And In This Corner, Good Cop John Boehner
Sahil Kapur of Talking Points Memo is, it is to be hoped, psychic. He writes that Texas freshman Senator Ted Cruz
and his fellow Obamacare defunders, most notably Sen. Mike Lee (R-UT), have found themselves in an unthinkable position. The House granted their wish on Friday and passed legislation that eliminates funding for Obamacare in a bill to keep the government funded, sending the battle to the Senate. That means that for once, these senators have have to put up and demonstrate their gravitas. Their first instinct was to concede defeat and slink away in the Senate, but after a furious reaction from House Republicans, they feel renewed pressure to walk the walk.
"I hope that every Senate Republican will stand together and oppose cloture on the bill in order to keep the House bill intact and not let Harry Reid add Obamacare funding back in," Cruz said in a statement Friday, referring to the GOP's ability to filibuster.
Lee said that "with a unified Senate Republicans Caucus, we will convince enough Democrats" to agree to defund Obamacare.
Hope, after all, isn't much of a plan...
If, by some miracle, Senate Republicans are successful in delaying the legislation long enough to face a real government shutdown -- the first since 1996 -- the party is likely to pay a political price. Cruz has seemed unconcerned about the political blowback of such a scenario, likening a shutdown to an extended weekend in July.

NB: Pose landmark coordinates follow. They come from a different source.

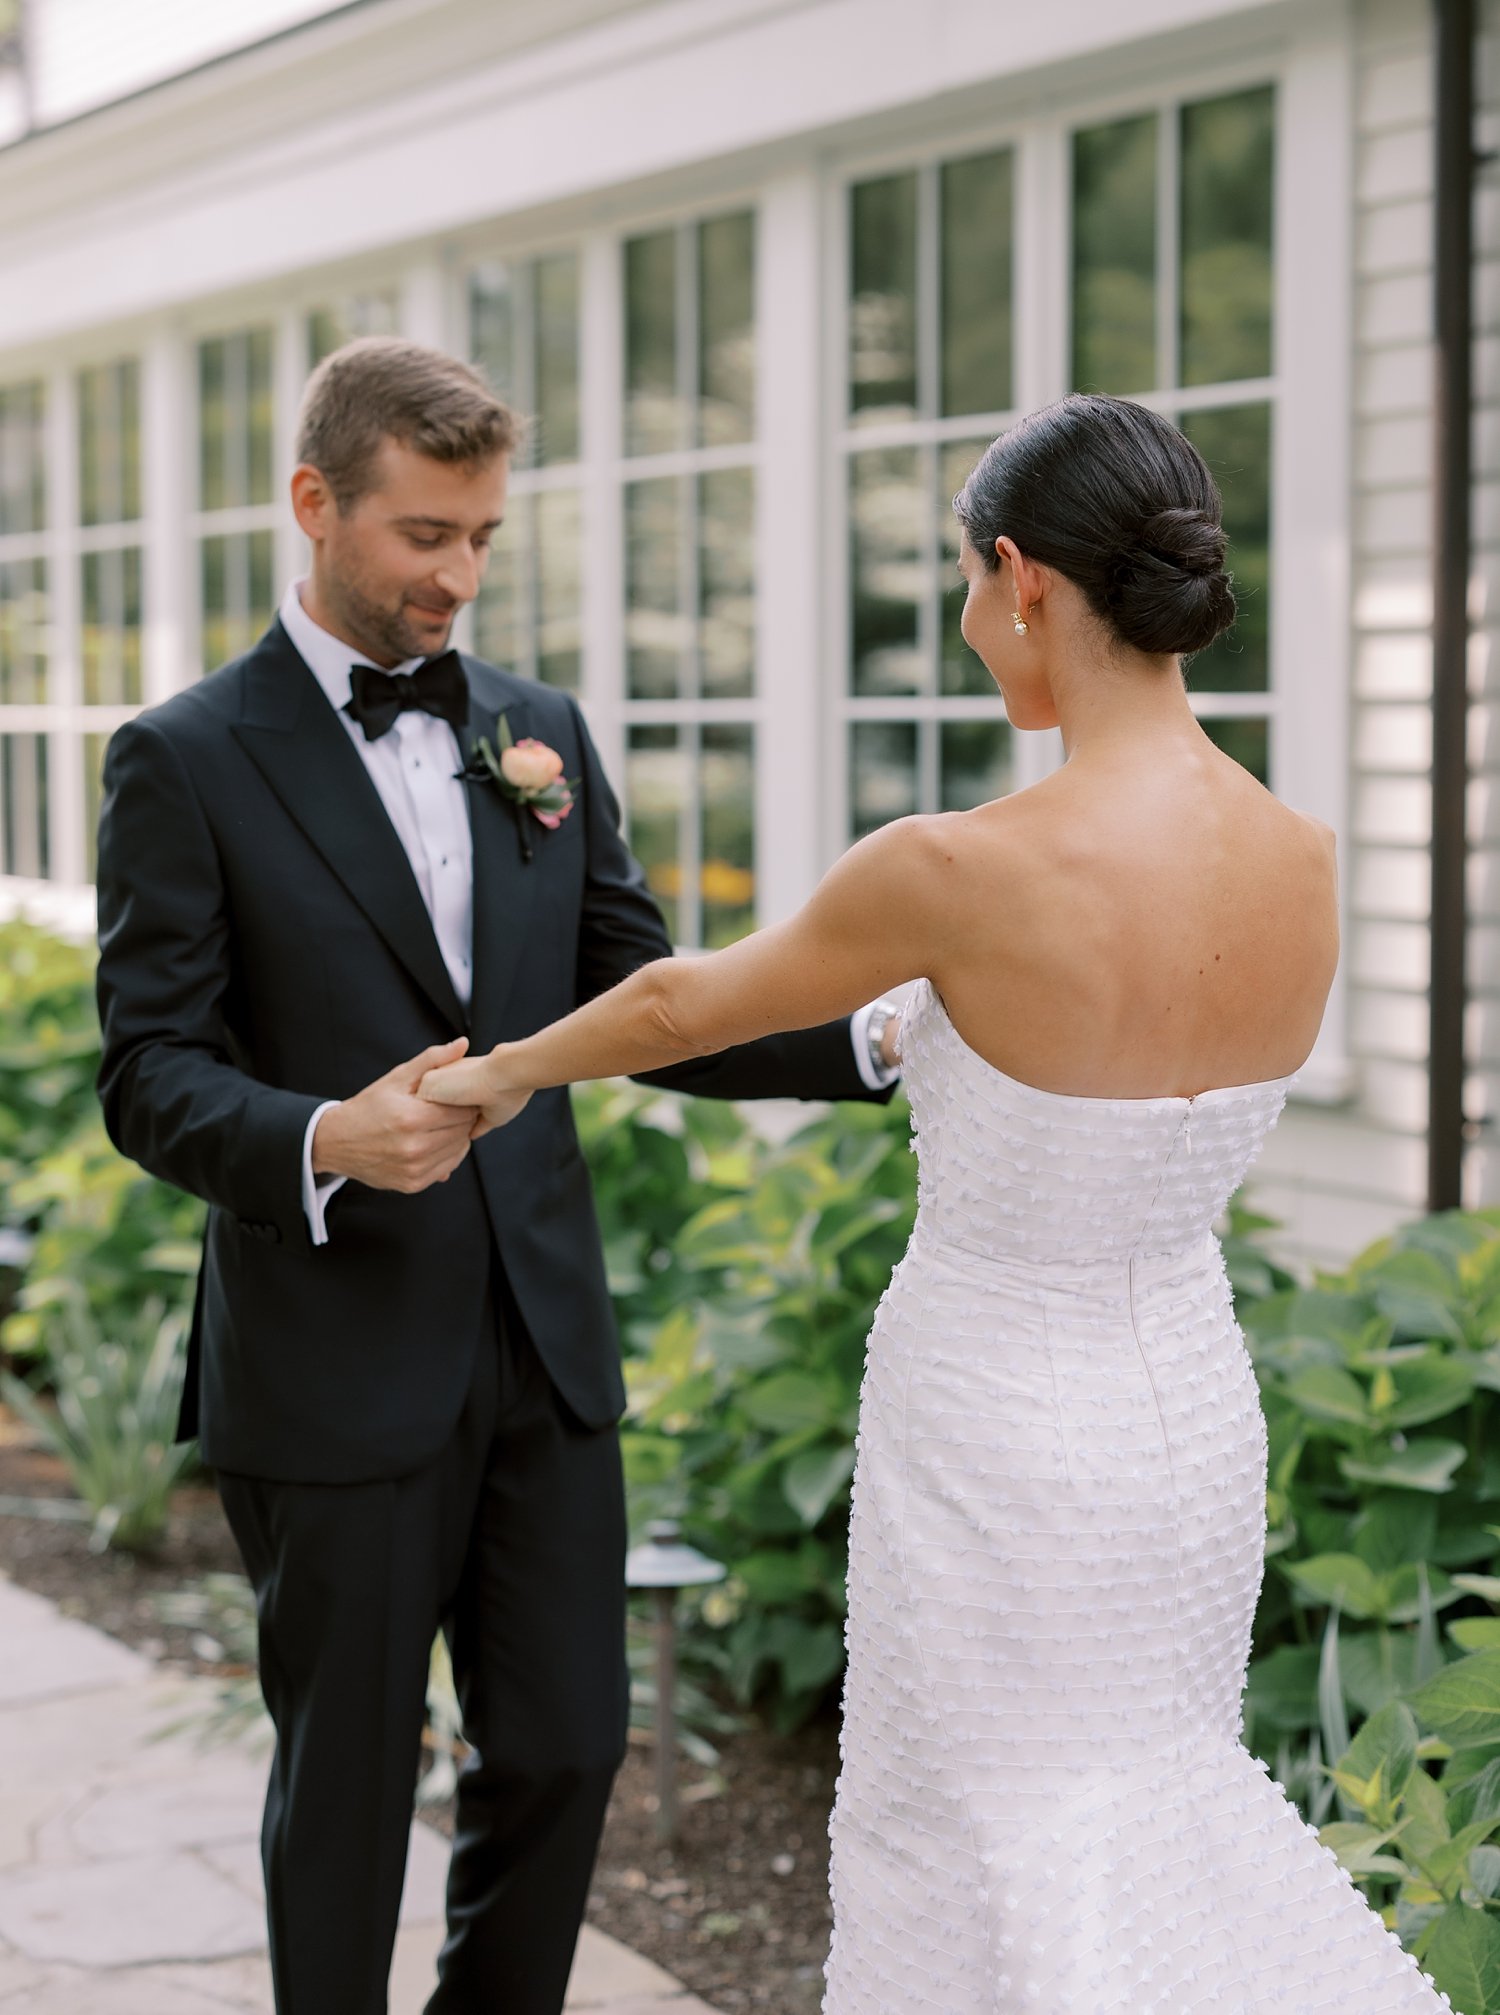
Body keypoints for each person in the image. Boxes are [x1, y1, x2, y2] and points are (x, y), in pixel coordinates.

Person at [423, 394, 1447, 2011]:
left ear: (1025, 578)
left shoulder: (965, 869)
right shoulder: (1301, 857)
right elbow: (1118, 1068)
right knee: (1145, 1810)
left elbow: (690, 1005)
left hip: (1001, 1434)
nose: (973, 630)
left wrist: (493, 1074)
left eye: (971, 589)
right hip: (1185, 1409)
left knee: (980, 1838)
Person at [92, 335, 900, 2015]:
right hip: (329, 1368)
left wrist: (878, 1041)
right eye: (422, 537)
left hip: (543, 1348)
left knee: (562, 1753)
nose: (458, 575)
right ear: (315, 505)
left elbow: (649, 1007)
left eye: (481, 539)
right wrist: (324, 1138)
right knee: (348, 1795)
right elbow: (147, 1075)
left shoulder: (538, 734)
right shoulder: (183, 760)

But the issue isn't- or shouldn't be- a government shutdown. Ezra Klein explains that the Democratic-"controlled" Senate probably will send to the House a continuing resolution (unlike the one which the GOP-controlled House approved) which does not defund the Affordable Care Act. Then
Boehner isn't going to simply shrug, say he tried, and bring the Senate bill to the floor. He'll shrug, say he tried, and tell his members that they should let him bring the Senate bill to the floor. He'll say it's because they need to save their fire for the debt ceiling fight, where they can force the White House to delay Obamacare for a year by threatening to trigger a global financial crisis. In fact, this is already the message he's delivering to his members.

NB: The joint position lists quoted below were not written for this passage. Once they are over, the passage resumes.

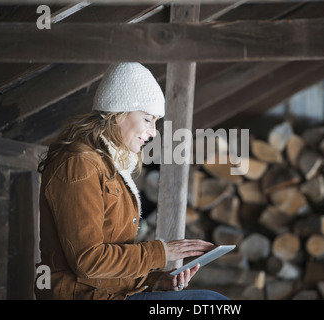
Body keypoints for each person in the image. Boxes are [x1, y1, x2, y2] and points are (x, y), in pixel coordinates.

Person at [34, 62, 229, 300]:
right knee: (211, 302)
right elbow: (88, 261)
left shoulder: (108, 165)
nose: (153, 131)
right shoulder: (79, 165)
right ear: (118, 114)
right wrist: (162, 252)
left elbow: (108, 263)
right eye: (148, 119)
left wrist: (156, 281)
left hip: (111, 294)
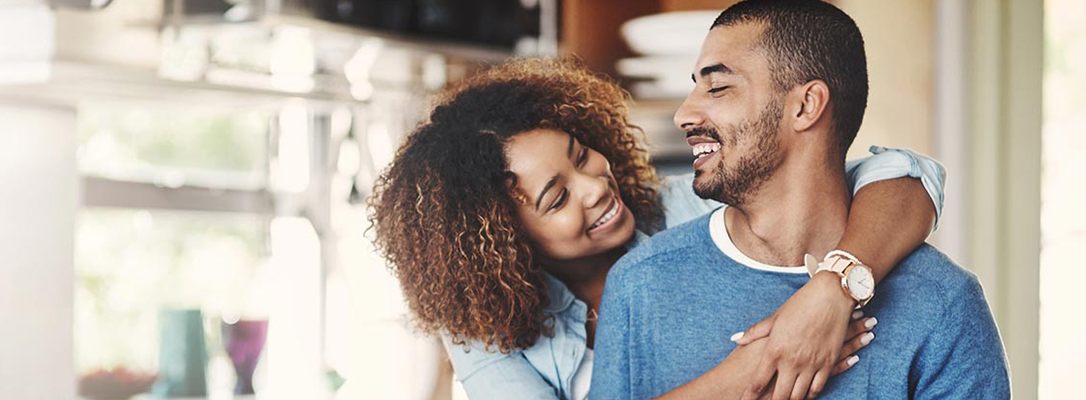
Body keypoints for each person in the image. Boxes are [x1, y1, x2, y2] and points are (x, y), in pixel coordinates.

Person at [366, 57, 945, 400]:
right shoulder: (481, 327)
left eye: (580, 153)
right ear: (506, 245)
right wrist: (746, 373)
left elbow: (905, 174)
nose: (595, 185)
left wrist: (833, 288)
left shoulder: (693, 210)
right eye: (557, 196)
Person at [590, 1, 1009, 400]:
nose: (684, 114)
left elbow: (912, 172)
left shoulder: (943, 305)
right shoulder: (639, 285)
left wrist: (836, 287)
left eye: (717, 87)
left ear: (806, 105)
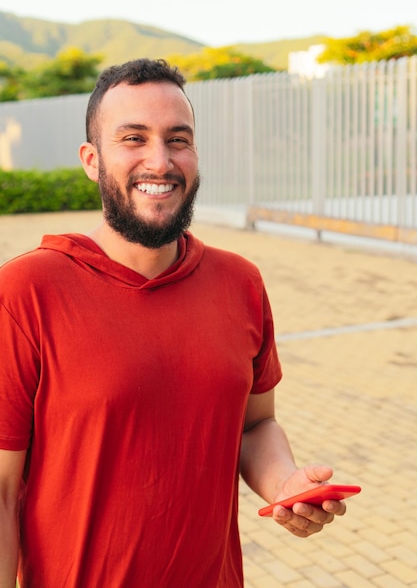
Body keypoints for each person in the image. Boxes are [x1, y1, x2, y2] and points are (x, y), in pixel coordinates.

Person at [0, 58, 346, 588]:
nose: (159, 161)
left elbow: (254, 425)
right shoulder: (26, 292)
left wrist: (284, 484)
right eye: (133, 139)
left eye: (177, 139)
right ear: (92, 160)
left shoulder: (240, 282)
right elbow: (2, 492)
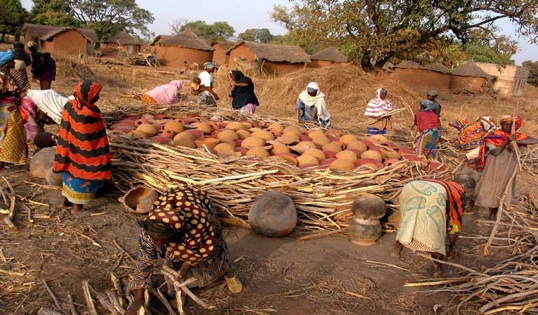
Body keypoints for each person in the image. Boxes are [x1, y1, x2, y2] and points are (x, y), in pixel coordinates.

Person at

And Democrats may put up limited resistance..
Thursday's All In with Chris Hayes included Democratic National Committee chairwoman Debbie Wasserman Schultz stating
You know, a number of us were talking about that on the House floor tonight. And, you know, ironically, you know, the best potential fall back position could be that we get out of this by not shutting the government down, and just going with 988 as a limit, but that`s the sequester levels. And I`ll tell you, there are many, many Democrats who are not OK with that.
At the end of the day, Chris, what has to happen, in order for us to avoid government shutdown, is set aside the ideological battle over Obamacare, and focus on making sure that we can come together, as a Congress, not as hyper-partisan Tea Party --
And on Friday she reportedly told Andrea Mitchell
We've all got to set rigid ideology aside and sit down and find common ground because we've got to make sure that we can focus on continuing to get our economy to turn around. I know, look I'm the chair of the DNC, I know it can't be my way or the highway. I'm willing to put my vote on the line and go back to my constituents and explain why I didn't do it exactly the way they wanted me to. We've got to make sure that in the congress and put a majority of members, not Republicans, but members, on the board so we can continue to get our economy turned around and get a budget that breaks from the rigid adherence to dogma and ideology.

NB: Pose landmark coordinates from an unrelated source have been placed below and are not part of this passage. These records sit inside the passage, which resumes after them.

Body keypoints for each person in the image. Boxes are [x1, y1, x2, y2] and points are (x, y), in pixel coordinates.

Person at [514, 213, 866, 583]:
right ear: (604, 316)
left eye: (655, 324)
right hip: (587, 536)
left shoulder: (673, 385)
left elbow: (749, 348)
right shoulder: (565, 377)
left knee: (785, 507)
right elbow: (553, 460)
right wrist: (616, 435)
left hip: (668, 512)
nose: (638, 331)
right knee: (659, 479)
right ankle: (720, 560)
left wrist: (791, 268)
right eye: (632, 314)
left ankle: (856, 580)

It shouldn’t be about fault here, but there is a way out of this where we just sit down together and figure it out and find some common ground on the crux of the matter,
It's clear what the problem is here. One party is taking an extreme position, with an implied threat to put the full faith and credit of the United States of America at risk by defaulting on the debt. The chairwoman of the other party, which controls the presidency and half of Congress, says all need to hold hands and "focus on making sure that we can come together... set rigid ideology aside and sit down and find common ground." And she is not likely to be saying that unless she was signaled by the White House that it is willing to deal.
The focus in the media has been on the Affordable Care Act and the President's determination not to allow it to be repealed, thereby harming his legacy. But that resolve is also a Repub bargaining chip. Because short of rescinding the health care law, there is a lot Obama and his minions can acquiesce to, whether delaying some of its provisions, expanding the sequester's impact on domestic spending or eliminating it on defense spending, or implementing a portion of the Grand Bargain. Cutting Social Security and Medicare were initially put on the table by the President, and they remain prominent on the GOP's dart board.
Unfortunately, the Repubs still have that underrated bargaining chip, the "hyper-partisan Tea Party" invoked by Wasserman Schultz. The President has his own bargaining chip with Democratic progressives: utter the dreaded phrase "tea party" and tell the base that only by supporting a deal he cuts with Speaker Boehner can it be kept at bay.
Which is why, contrary to what we are to believe, Ted Cruz is crazy. Like a fox.